Let's say I have an un-normalized probability density function $f(x)$, which is related to $\xi$ via $\xi = \frac{f}{c}$
I also have a sample set $S = \{x_i\}_{i=1}^n \sim \xi$ which is sampled from the normalized pdf $\xi$
Can $S$ then be used to determine the normalizing constant $c$?
That is, in a simple case taken from Wikipedia
$$p(x) = e^{-x^2/2}$$ so, $$\int_{-\infty}^\infty p(x)dx = \int_{-\infty}^{\infty}e^{-x^2/2}dx = \sqrt{2\pi} = c$$ and if the function $\phi(x)$ is defined as: $$\phi(x) = \frac{1}{\sqrt{2\pi}}p(x) = \frac{1}{\sqrt{2\pi}}e^{-x^2/2}$$ so that $$\int_{-\infty}^{\infty}\phi (x)dx = \int_{-\infty}^{\infty}\frac{1}{\sqrt{2\pi}}e^{-x^2/2}dx = 1$$
then $\frac{1}{\sqrt{2\pi}}$ is the normalizing constant of $p(x)$.

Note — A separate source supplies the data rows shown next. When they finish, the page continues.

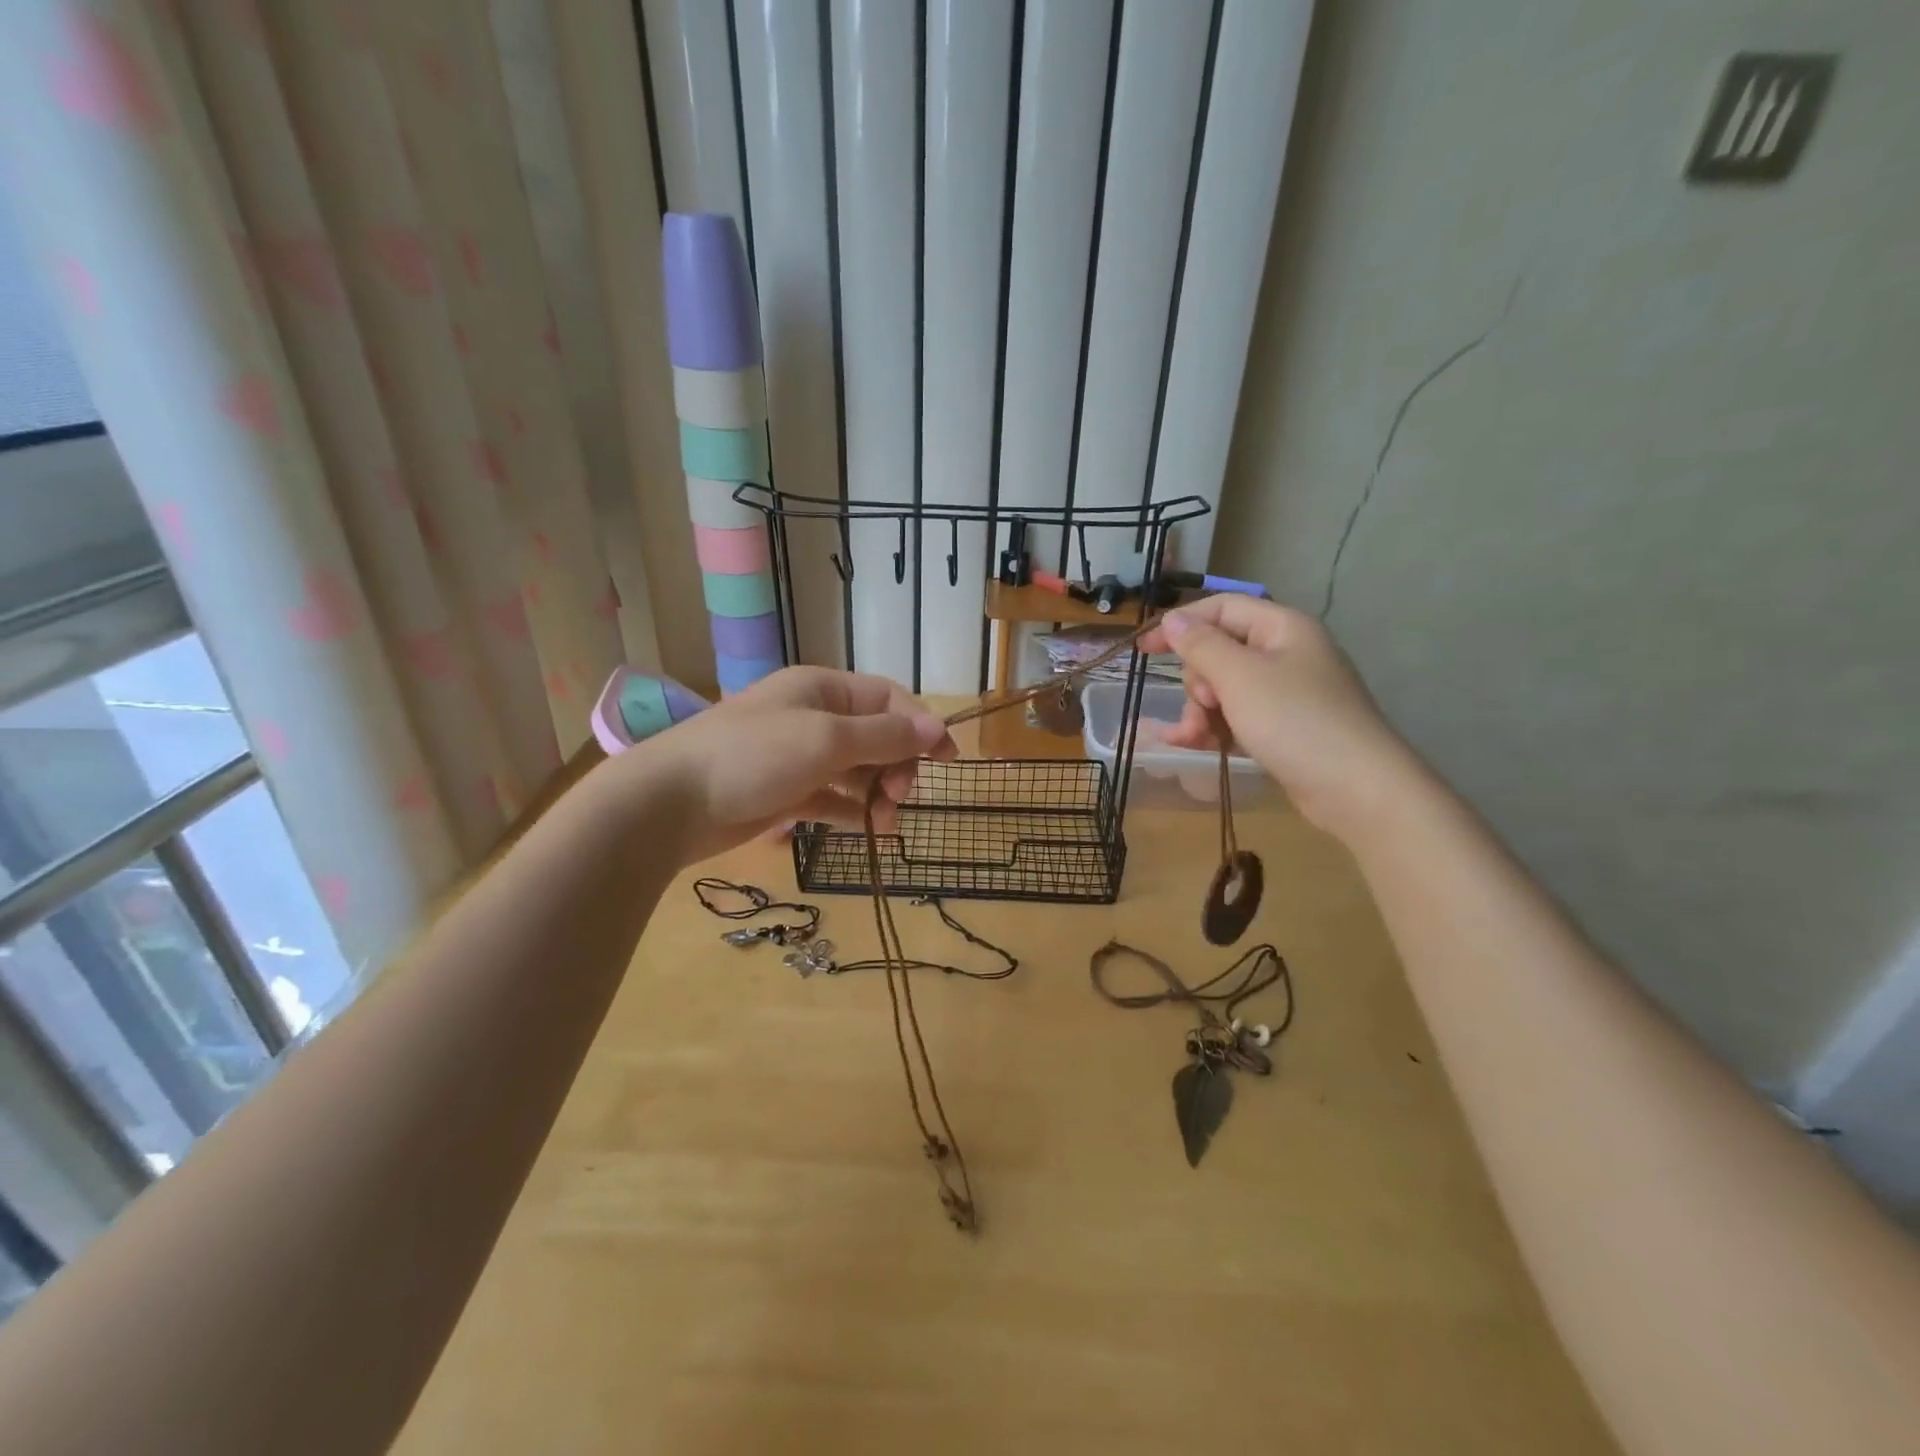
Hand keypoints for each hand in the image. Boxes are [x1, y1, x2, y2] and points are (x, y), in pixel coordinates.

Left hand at [637, 666, 955, 859]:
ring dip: (878, 793)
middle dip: (897, 764)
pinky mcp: (784, 792)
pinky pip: (832, 797)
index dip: (921, 725)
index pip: (888, 698)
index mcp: (823, 689)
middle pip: (876, 735)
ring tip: (886, 823)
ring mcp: (797, 756)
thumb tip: (937, 728)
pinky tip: (869, 829)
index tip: (948, 760)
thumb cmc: (754, 756)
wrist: (670, 802)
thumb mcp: (828, 739)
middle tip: (899, 796)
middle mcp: (813, 717)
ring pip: (856, 770)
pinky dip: (852, 811)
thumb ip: (886, 736)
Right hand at [1138, 597, 1416, 835]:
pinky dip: (1215, 727)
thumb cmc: (1295, 720)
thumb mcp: (1239, 677)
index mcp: (1281, 627)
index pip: (1221, 608)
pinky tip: (1193, 745)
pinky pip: (1236, 715)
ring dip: (1200, 711)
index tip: (1143, 650)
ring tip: (1193, 737)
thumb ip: (1201, 645)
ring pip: (1223, 688)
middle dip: (1197, 680)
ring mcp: (1285, 692)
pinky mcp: (1283, 726)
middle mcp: (1284, 653)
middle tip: (1203, 704)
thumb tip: (1174, 620)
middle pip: (1219, 651)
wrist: (1356, 788)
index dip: (1180, 624)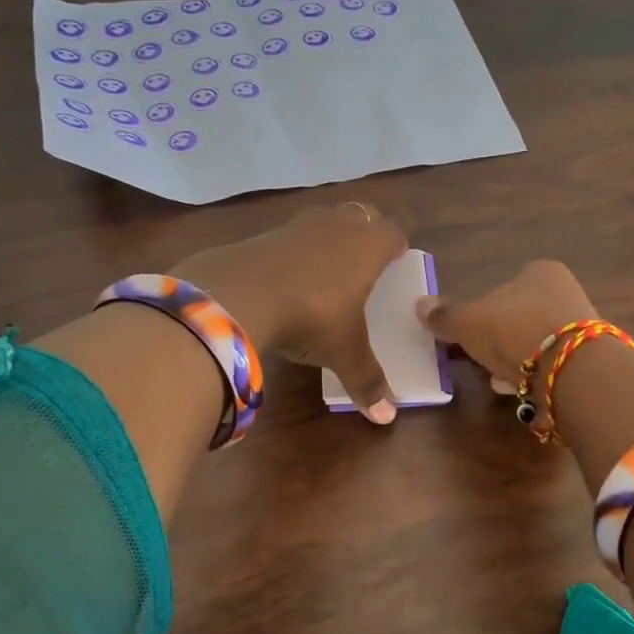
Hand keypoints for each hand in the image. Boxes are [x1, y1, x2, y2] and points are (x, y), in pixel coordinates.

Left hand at [177, 202, 408, 423]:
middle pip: (359, 216)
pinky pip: (288, 238)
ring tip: (326, 268)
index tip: (397, 259)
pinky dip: (293, 253)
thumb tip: (386, 417)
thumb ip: (367, 381)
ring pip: (322, 221)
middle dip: (365, 233)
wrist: (237, 295)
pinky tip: (286, 279)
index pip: (392, 233)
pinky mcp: (261, 236)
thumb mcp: (343, 353)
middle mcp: (335, 227)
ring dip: (328, 238)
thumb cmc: (311, 317)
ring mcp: (295, 226)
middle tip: (365, 260)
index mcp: (366, 247)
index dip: (396, 245)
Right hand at [416, 260, 597, 394]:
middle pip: (521, 314)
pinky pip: (551, 364)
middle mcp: (566, 291)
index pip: (504, 285)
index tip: (469, 335)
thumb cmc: (516, 331)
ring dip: (515, 358)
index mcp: (540, 271)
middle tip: (479, 358)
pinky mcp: (588, 359)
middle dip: (500, 337)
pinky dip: (533, 374)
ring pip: (536, 341)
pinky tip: (518, 390)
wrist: (573, 371)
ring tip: (495, 379)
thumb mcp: (470, 323)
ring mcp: (581, 326)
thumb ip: (445, 316)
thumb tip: (418, 304)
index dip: (483, 310)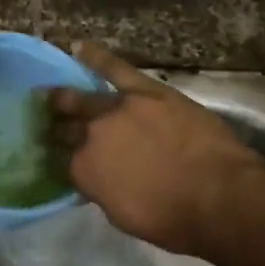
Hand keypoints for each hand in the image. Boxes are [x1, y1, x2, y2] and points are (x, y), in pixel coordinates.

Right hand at [47, 42, 264, 257]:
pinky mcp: (146, 91)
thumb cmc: (173, 218)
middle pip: (67, 127)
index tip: (59, 156)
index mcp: (84, 170)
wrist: (216, 195)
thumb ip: (103, 190)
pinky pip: (115, 68)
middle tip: (48, 123)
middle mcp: (92, 135)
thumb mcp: (123, 215)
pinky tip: (80, 47)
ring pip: (83, 98)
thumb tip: (98, 178)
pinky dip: (97, 57)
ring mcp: (117, 108)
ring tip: (51, 93)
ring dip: (64, 97)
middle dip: (56, 126)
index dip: (61, 158)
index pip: (64, 160)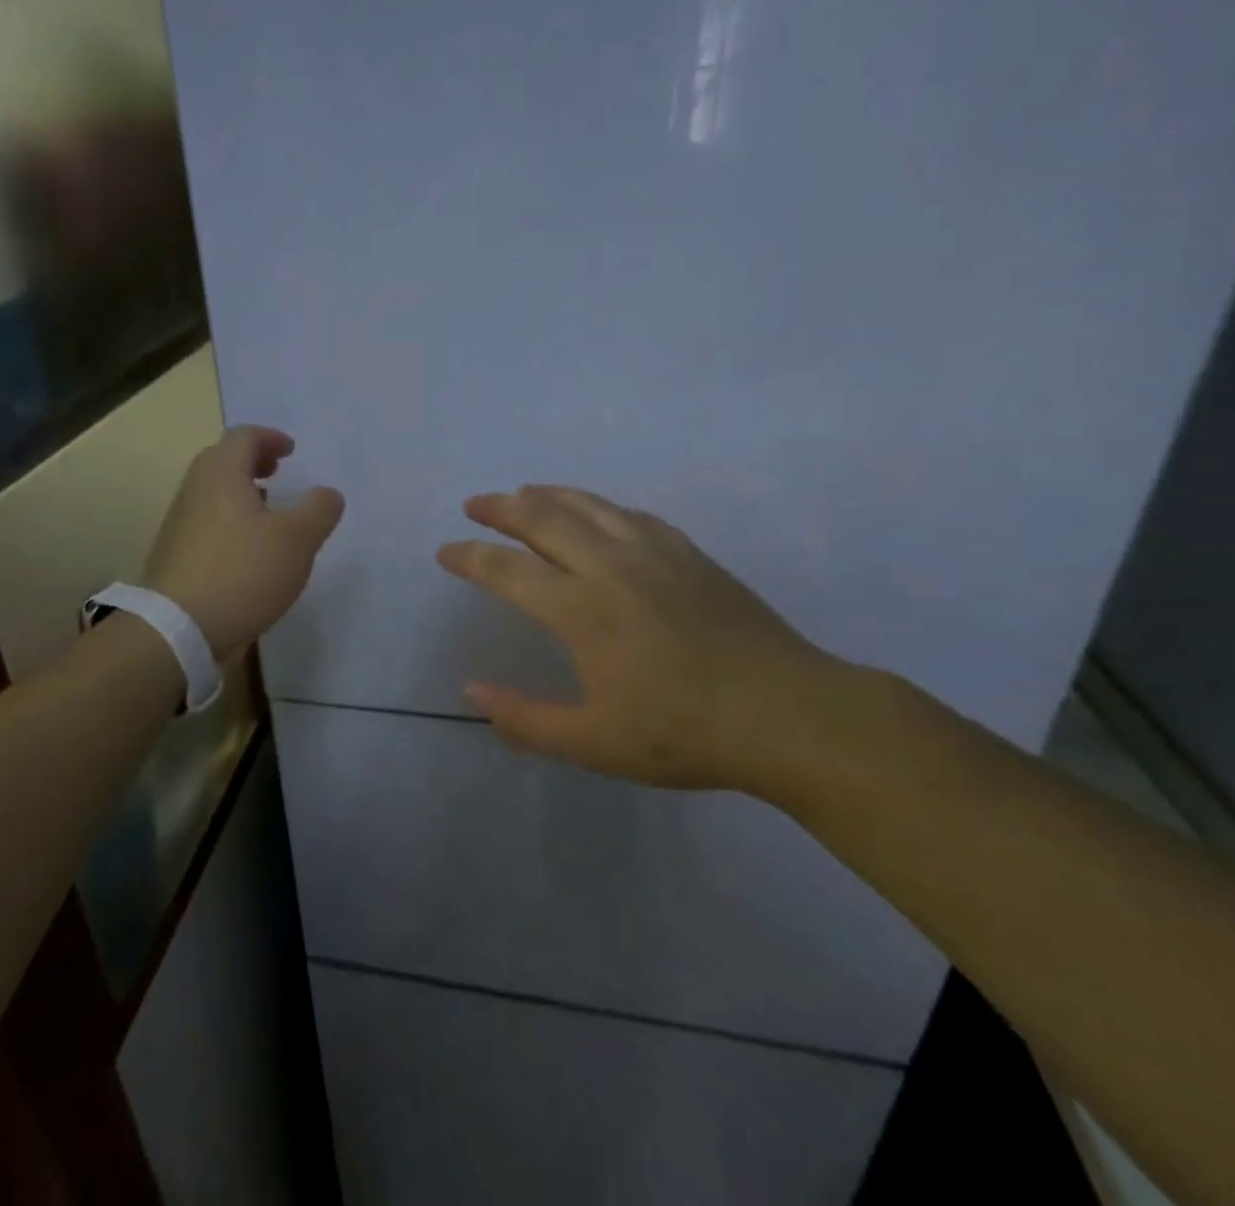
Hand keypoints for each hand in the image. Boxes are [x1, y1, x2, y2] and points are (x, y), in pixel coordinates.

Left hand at [143, 426, 344, 658]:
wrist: (179, 629)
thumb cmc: (243, 572)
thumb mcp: (297, 539)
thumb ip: (319, 509)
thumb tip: (326, 494)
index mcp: (221, 474)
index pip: (243, 437)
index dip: (270, 437)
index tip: (291, 452)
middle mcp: (195, 490)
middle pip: (222, 460)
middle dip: (253, 461)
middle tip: (278, 473)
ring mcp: (179, 523)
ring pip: (212, 492)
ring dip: (241, 491)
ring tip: (268, 511)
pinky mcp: (175, 554)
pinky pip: (206, 521)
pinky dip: (229, 519)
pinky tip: (248, 548)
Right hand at [436, 485, 856, 795]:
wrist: (789, 714)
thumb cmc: (685, 734)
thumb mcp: (593, 743)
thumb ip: (525, 719)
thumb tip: (471, 691)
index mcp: (582, 610)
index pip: (508, 571)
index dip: (471, 557)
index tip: (445, 551)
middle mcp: (611, 567)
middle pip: (544, 519)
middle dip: (502, 508)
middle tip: (475, 503)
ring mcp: (655, 554)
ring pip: (589, 506)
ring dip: (548, 495)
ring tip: (523, 492)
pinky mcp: (690, 555)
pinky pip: (631, 515)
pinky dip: (599, 506)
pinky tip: (597, 512)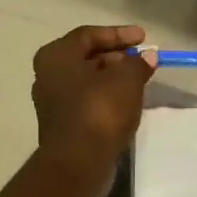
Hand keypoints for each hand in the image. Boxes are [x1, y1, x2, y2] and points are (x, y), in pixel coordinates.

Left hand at [32, 25, 156, 187]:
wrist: (78, 163)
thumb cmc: (99, 110)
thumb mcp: (127, 79)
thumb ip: (138, 63)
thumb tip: (147, 56)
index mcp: (56, 56)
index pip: (90, 34)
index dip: (119, 33)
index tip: (144, 38)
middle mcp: (48, 75)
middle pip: (87, 56)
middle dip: (117, 56)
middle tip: (142, 59)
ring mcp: (53, 101)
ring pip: (88, 80)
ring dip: (113, 77)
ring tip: (140, 79)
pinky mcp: (63, 123)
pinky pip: (88, 100)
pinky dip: (107, 96)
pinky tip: (127, 101)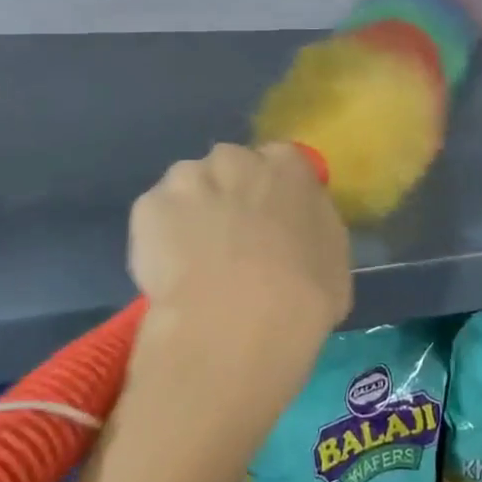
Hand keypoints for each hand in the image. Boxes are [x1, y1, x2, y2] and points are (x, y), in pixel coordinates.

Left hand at [127, 142, 352, 398]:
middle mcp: (237, 158)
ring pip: (188, 187)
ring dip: (191, 212)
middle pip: (230, 167)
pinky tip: (170, 274)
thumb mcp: (333, 259)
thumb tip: (297, 227)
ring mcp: (189, 178)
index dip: (271, 193)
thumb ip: (312, 227)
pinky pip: (155, 218)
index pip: (279, 162)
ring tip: (194, 261)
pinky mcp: (148, 206)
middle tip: (231, 242)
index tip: (269, 223)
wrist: (238, 323)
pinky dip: (157, 239)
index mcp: (288, 164)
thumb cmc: (303, 295)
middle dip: (228, 195)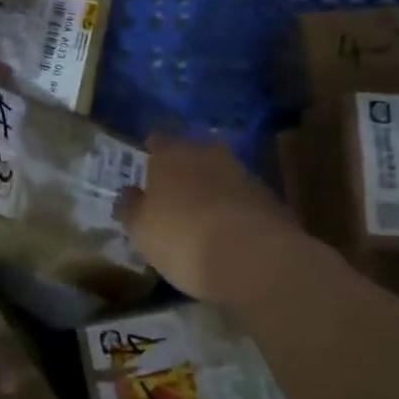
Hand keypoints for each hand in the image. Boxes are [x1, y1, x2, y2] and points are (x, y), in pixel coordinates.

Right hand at [116, 135, 300, 307]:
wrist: (255, 259)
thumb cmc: (184, 238)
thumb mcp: (142, 230)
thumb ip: (131, 207)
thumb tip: (128, 193)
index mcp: (172, 153)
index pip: (158, 140)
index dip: (151, 153)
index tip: (146, 171)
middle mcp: (209, 152)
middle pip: (192, 154)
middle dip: (184, 170)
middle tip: (174, 194)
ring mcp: (243, 172)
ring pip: (220, 174)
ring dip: (212, 189)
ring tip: (202, 217)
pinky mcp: (270, 197)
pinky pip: (242, 198)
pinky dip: (235, 209)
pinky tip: (230, 233)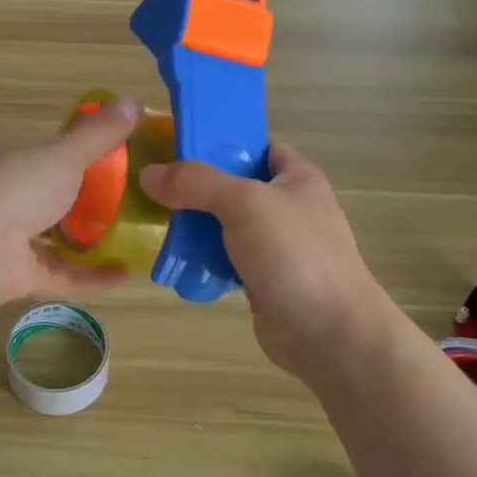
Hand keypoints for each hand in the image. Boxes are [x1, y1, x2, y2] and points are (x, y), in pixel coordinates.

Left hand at [0, 98, 141, 303]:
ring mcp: (14, 241)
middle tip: (135, 202)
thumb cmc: (21, 189)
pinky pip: (63, 275)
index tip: (121, 160)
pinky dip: (92, 277)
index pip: (52, 155)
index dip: (83, 155)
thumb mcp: (66, 154)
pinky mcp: (22, 276)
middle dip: (91, 202)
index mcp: (17, 164)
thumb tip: (135, 100)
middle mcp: (12, 200)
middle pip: (56, 199)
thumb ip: (100, 134)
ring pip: (57, 240)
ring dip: (92, 242)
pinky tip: (125, 275)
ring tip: (134, 240)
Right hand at [139, 143, 387, 382]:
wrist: (327, 331)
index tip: (180, 148)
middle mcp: (290, 209)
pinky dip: (204, 261)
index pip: (260, 148)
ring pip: (228, 227)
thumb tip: (148, 173)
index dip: (224, 144)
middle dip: (199, 190)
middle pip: (237, 189)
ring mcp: (278, 248)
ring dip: (197, 228)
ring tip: (158, 225)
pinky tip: (177, 262)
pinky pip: (227, 261)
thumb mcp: (243, 202)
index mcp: (298, 179)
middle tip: (157, 189)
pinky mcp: (265, 281)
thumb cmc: (293, 253)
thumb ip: (196, 183)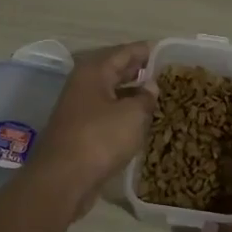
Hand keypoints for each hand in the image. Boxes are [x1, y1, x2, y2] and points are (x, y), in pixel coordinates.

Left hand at [28, 41, 155, 212]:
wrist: (62, 181)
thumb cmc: (100, 139)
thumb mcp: (132, 115)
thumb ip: (146, 97)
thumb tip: (151, 86)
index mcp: (94, 71)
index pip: (126, 52)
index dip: (148, 51)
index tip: (169, 52)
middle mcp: (84, 84)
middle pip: (116, 70)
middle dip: (140, 71)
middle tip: (168, 74)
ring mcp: (79, 108)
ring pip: (111, 93)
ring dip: (132, 93)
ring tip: (159, 96)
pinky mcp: (80, 131)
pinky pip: (107, 113)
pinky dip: (123, 113)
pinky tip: (141, 121)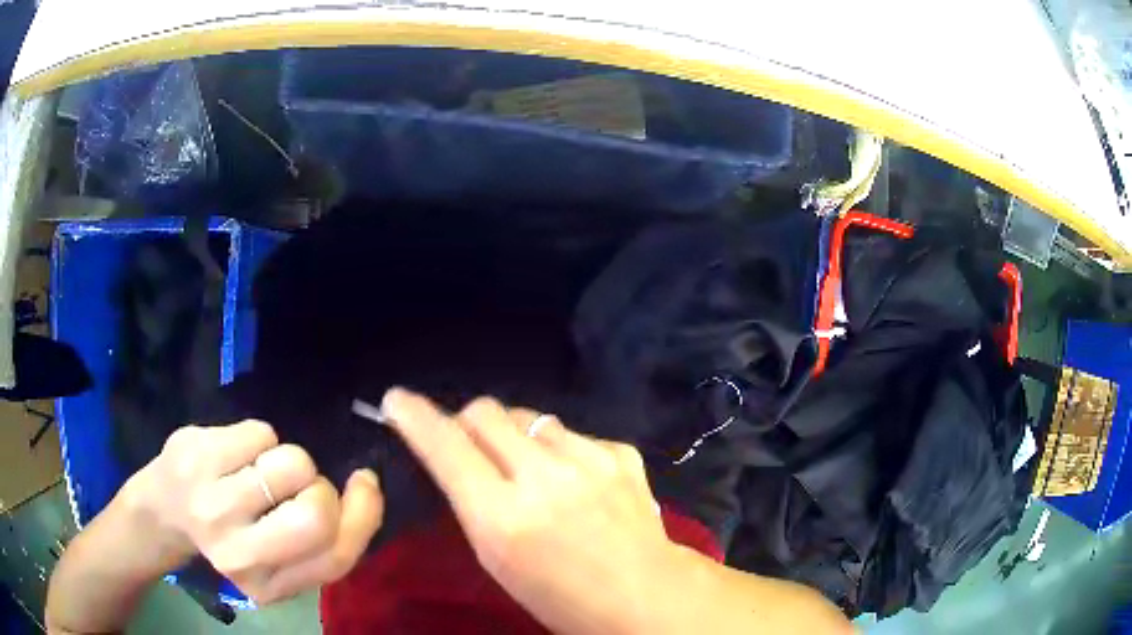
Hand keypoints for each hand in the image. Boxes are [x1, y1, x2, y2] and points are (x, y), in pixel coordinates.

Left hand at [122, 420, 383, 604]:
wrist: (162, 510)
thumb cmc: (227, 535)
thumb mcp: (277, 561)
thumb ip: (320, 547)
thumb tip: (365, 493)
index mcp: (267, 587)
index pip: (336, 554)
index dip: (363, 514)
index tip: (364, 484)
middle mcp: (238, 555)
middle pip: (316, 512)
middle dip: (320, 485)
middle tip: (298, 483)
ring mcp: (212, 504)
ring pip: (290, 462)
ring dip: (287, 458)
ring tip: (260, 469)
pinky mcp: (195, 456)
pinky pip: (260, 432)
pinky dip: (259, 438)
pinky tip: (234, 454)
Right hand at [380, 388, 680, 634]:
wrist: (643, 596)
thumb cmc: (558, 596)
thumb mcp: (496, 559)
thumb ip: (473, 503)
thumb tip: (457, 455)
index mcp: (503, 516)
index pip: (445, 445)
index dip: (414, 417)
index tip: (397, 401)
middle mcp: (544, 478)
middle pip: (485, 411)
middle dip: (466, 421)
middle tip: (470, 444)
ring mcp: (589, 460)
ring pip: (529, 417)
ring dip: (516, 435)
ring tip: (531, 468)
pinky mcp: (621, 454)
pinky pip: (573, 434)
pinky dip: (562, 449)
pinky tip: (575, 479)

So in the case of the sampling set $S$, would I determine the approximate normalized pdf $\xi$ via a histogram (and potentially curve fitting) and compare it to $f(x)$?
Is that the same as $c = \int_{-\infty}^{\infty} p(x)dx$ from Wikipedia?
Goal: Find $c$ by using $S$, is this possible?